Но Степан Осипович заехал ко мне не для того, чтобы предаваться приятным воспоминаниям. Разговор между нами предстоял серьезный, и даже, я бы сказал, судьбоносный. Речь должна пойти о судоходстве по Северному морскому пути. Макаров был энтузиастом освоения Русского Севера и делал все, чтобы русские корабли чувствовали себя как дома в суровых водах Северного Ледовитого океана. Именно для того по инициативе адмирала и был построен «Ермак» – первый в мире ледокол арктического класса. На нем Степан Осипович в 1901 году совершил поход к Земле Франца-Иосифа.
Адмирал устроился на предложенном мною кресле и приготовился выслушать меня. Наверное, он ждал, что я начну рассказывать о врагах внутренних и внешних, противостоять которым и должно мое учреждение. Но то, о чем я стал говорить, весьма удивило Макарова.
– Степан Осипович, – начал я, – не секрет, что одним из главных, но пока еще неосвоенных богатств России является наш Север. Речь пока не идет о полезных ископаемых, пока еще не найденных, а о Северном морском пути – кратчайшем морском пути между Европейской частью России и Дальним Востоком…
О возможности практического использования морского пути, ведущего из Северной Европы в Азию, люди думали еще сотни лет назад. Впервые официально предложение использовать Северный морской путь высказал российский дипломат Дмитрий Герасимов в 1525 году – при этом он опирался на результаты плавания поморов в XIII веке.
Коренные жители Русского Севера на специально приспособленных для плавания во льдах судах – кочах, добирались до далекого Груманта (Шпицбергена), устьев рек Оби и Енисея. На реке Таз, впадающей в Карское море, в начале XVII века казаки-землепроходцы основали город Мангазею, где русские купцы и промышленники вели активную торговлю с местными племенами, скупая пушнину и моржовый клык.
В середине XVII века казачий атаман Семен Дежнев, выйдя на нескольких кочах из Якутского острога, обогнул мыс, получивший его имя, и прошел проливом, отделяющим Евразию от Америки (позднее этот пролив получил имя Беринга).
– Я слышал об этом, – кивнул Макаров, – только почему русские мореплаватели забросили освоенные их предками морские пути? Я вижу, что вы изучали документы, рассказывающие о северном судоходстве. Может, вы подскажете мне о причинах этого?
– Как ни странно, но в этом виноват основатель русского регулярного флота – Петр Великий, – усмехнулся я. – Царь-батюшка часто, желая сделать доброе дело, добивался прямо противоположного результата.
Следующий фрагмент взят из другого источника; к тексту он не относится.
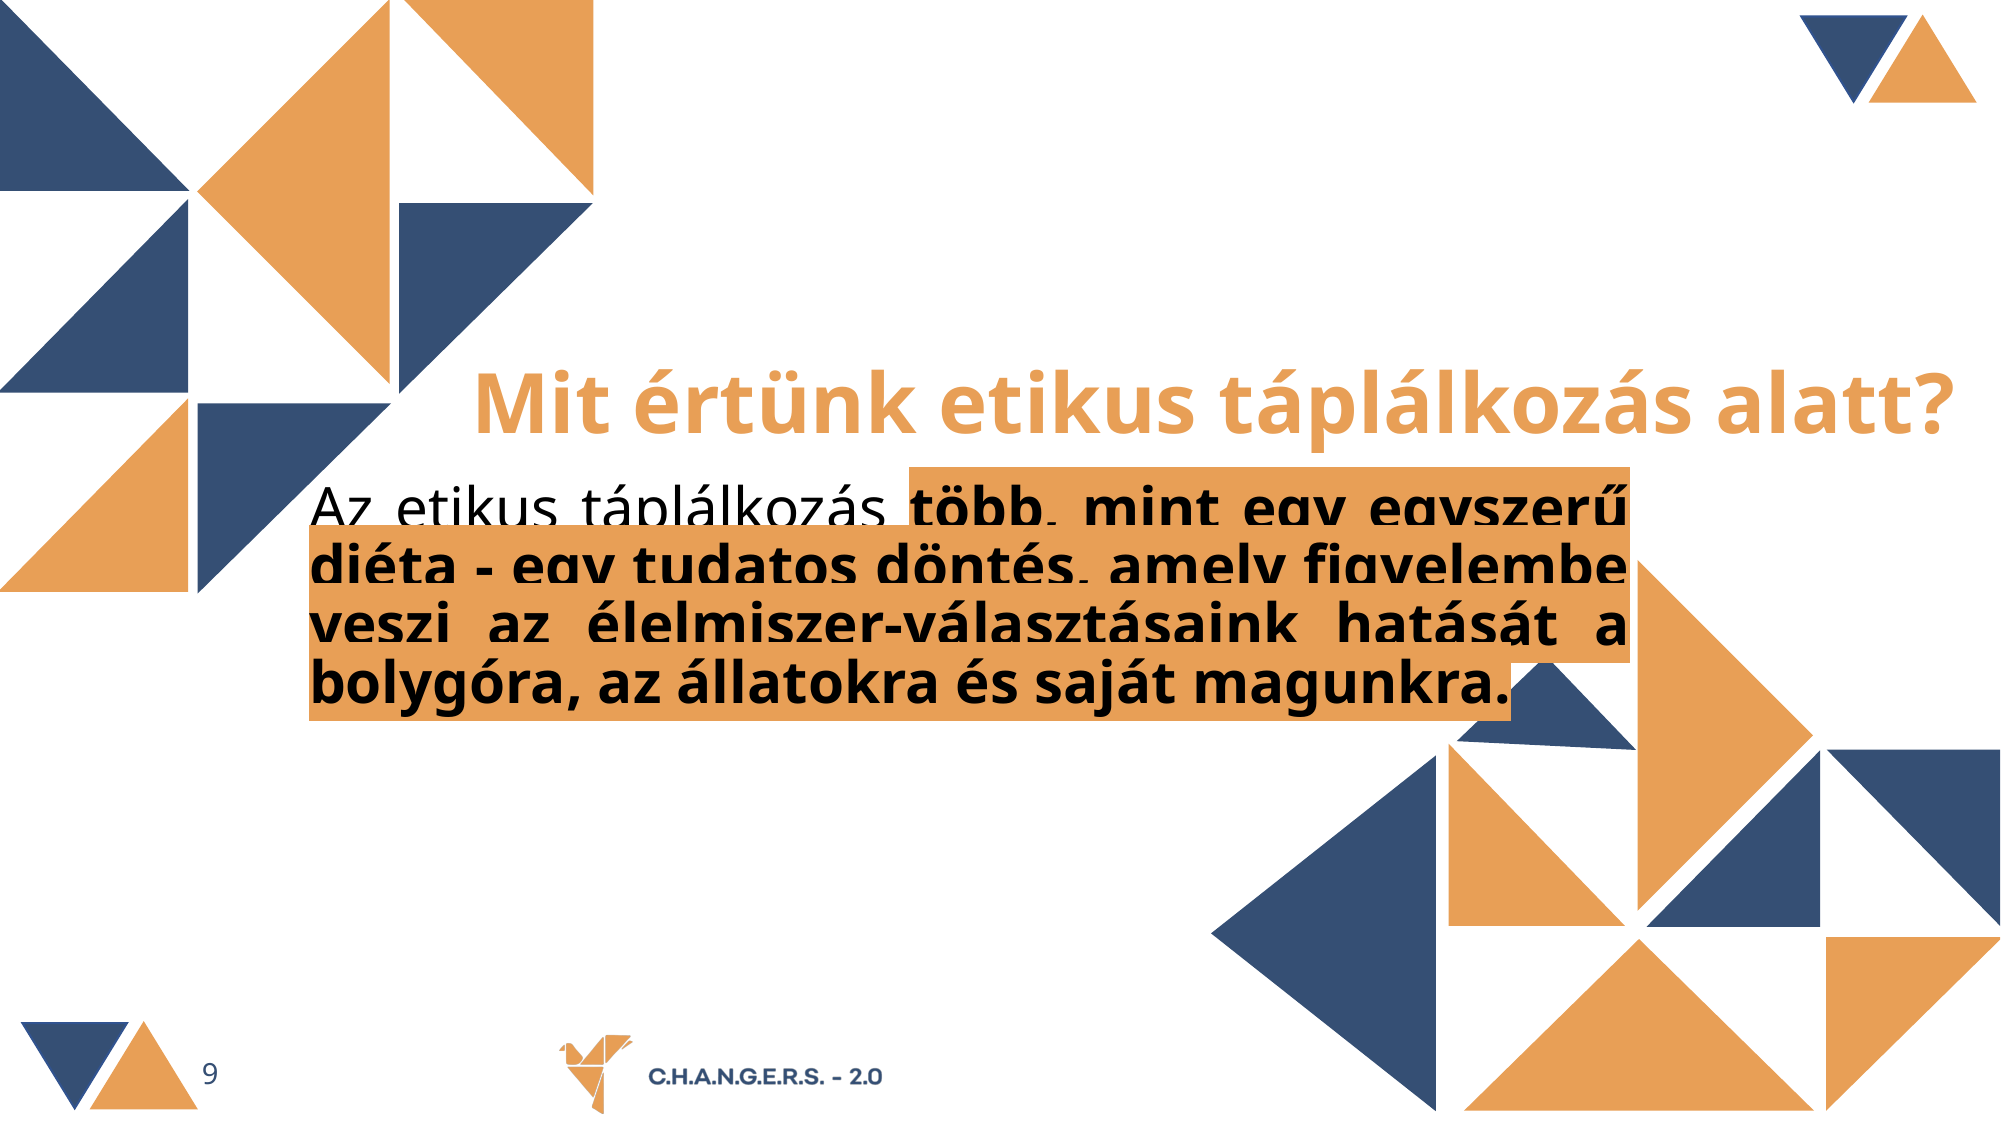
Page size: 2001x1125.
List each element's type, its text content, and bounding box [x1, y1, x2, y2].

picture [533, 1025, 905, 1125]
text_box Az etikus táplálkozás több, mint egy egyszerű diéta - egy tudatos döntés, amely figyelembe veszi az élelmiszer-választásaink hatását a bolygóra, az állatokra és saját magunkra. [294, 475, 1645, 743]
text_box Mit értünk etikus táplálkozás alatt? [456, 328, 1352, 443]
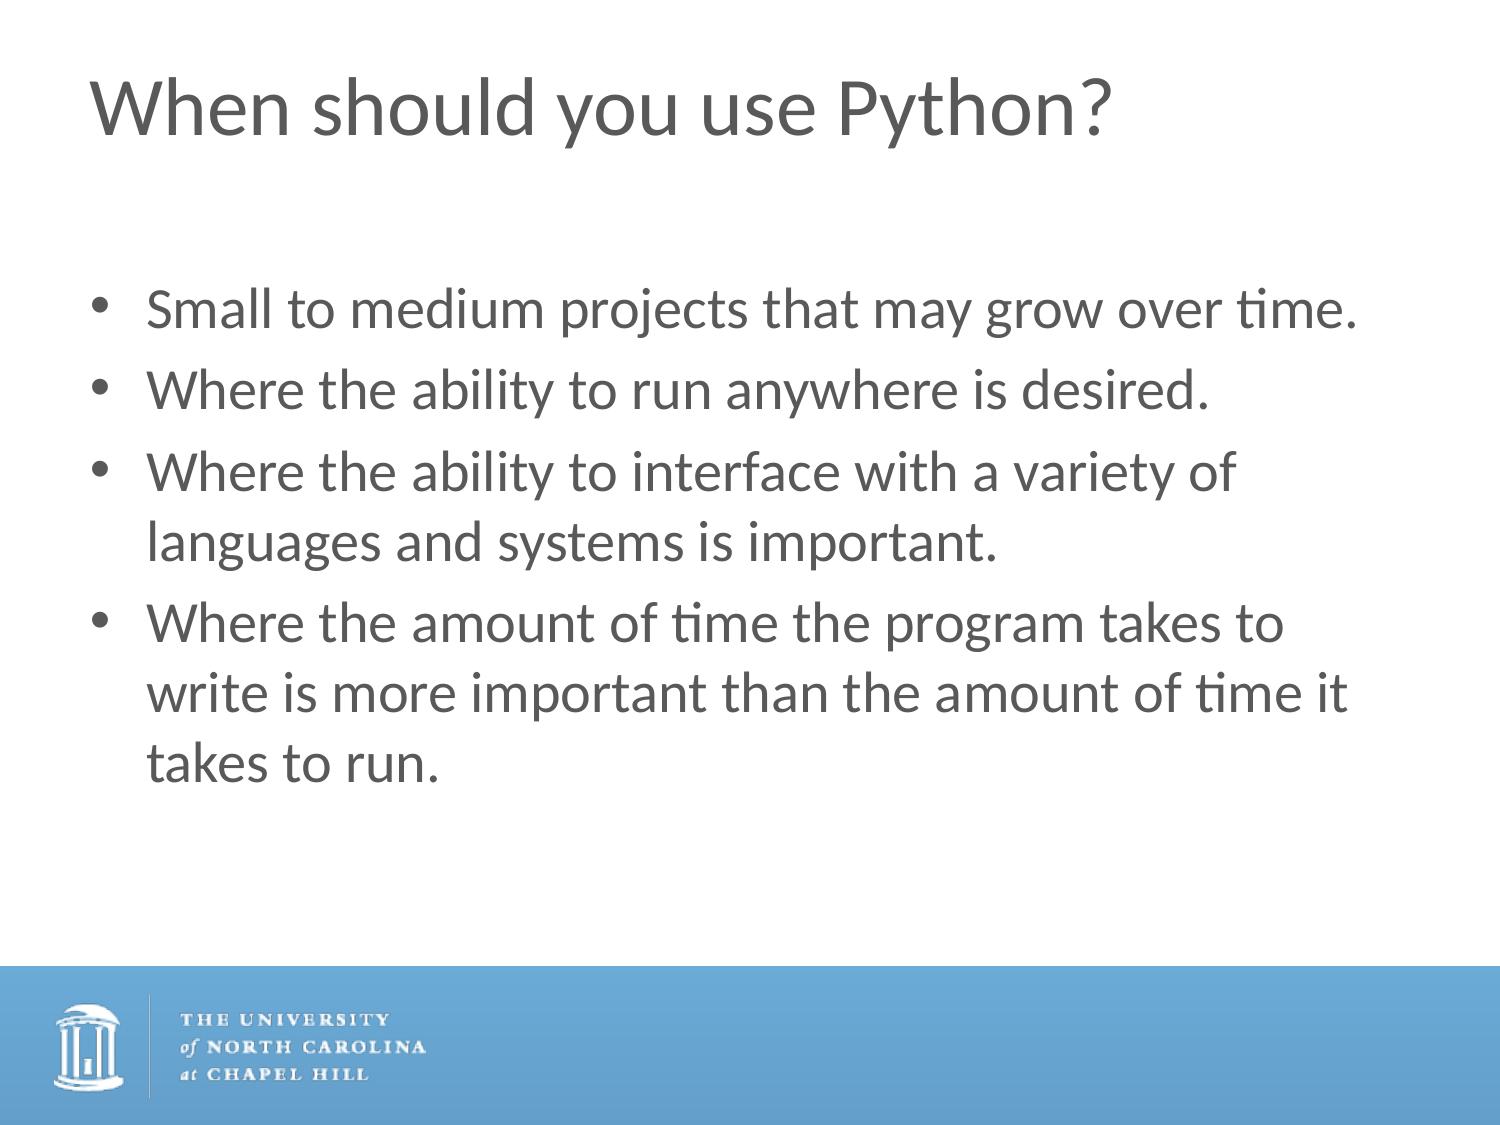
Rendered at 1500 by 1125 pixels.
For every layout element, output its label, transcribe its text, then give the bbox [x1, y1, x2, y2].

picture [54, 995, 426, 1098]
list Small to medium projects that may grow over time. Where the ability to run anywhere is desired. Where the ability to interface with a variety of languages and systems is important. Where the amount of time the program takes to write is more important than the amount of time it takes to run. [75, 262, 1425, 933]
title When should you use Python? [75, 45, 1425, 233]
Степан Осипович удивленно посмотрел на меня. Видимо, он был удивлен моим ответом. Потом он пригладил свою роскошную бороду и произнес:
– Милостивый государь Александр Васильевич, а знаете ли вы, что именно при Петре Великом освоение Российского Севера стало государственной программой. Было организовано несколько экспедиций, которые возглавили офицеры русского военного флота.
– Знаю. Но мне известно и то, – сказал я, – что наш великий ученый Михайло Васильевич Ломоносов считал возможным плаванье вдоль северного побережья Евразии к странам Дальнего Востока. Ломоносов изложил свои соображения и расчеты в труде «Краткое описание разных путешествий по северным морям и показание возможного проходу Сибирским океаном в Восточную Индию» и в «Прибавлении о северном мореплавании на Восток по Сибирскому океану». Что же касается Петра Великого, то пагубное влияние на северное мореплавание оказал указ царя, запрещающий строительство в России «староманерных судов». На государевых верфях должны были строить корабли только по «европейскому стандарту».
А ведь поморский коч – идеальное судно для плавания во льдах. Характерная особенность его корпуса – яйцевидная форма. При сжатии во льдах такое судно выжималось вверх, и это простое решение можно смело отнести к числу наиболее блистательных технических изобретений. Поморский коч – это деревянное парусное судно длиной 16–17 метров, шириной около четырех метров, осадкой не более одного-полутора метров, что позволяло ему входить в устья рек в любое время года. Коч принимал на борт до 30 тонн груза и до 50 человек членов экипажа и пассажиров. Поморы предъявляли к своим судам очень жесткие требования: за короткое арктическое лето они должны были преодолеть тысячи миль, причем в условиях сложной ледовой обстановки и сильнейших штормов. Отсюда необыкновенная прочность кочей, высокая маневренность, быстроходность. Известно, что в XVII веке кочи могли проходить по 70–80 миль в сутки, а некоторые умелые и удачливые мореходы выжимали даже по 100–120 миль. Для сравнения – английские торговые суда, ходившие в Архангельск, преодолевали в сутки не более 45–55 миль, а голландские фрегаты – 35–40 миль.
– Да, но время парусных кочей прошло, – сказал Макаров. – Без паровых ледоколов по северным морям ходить невозможно.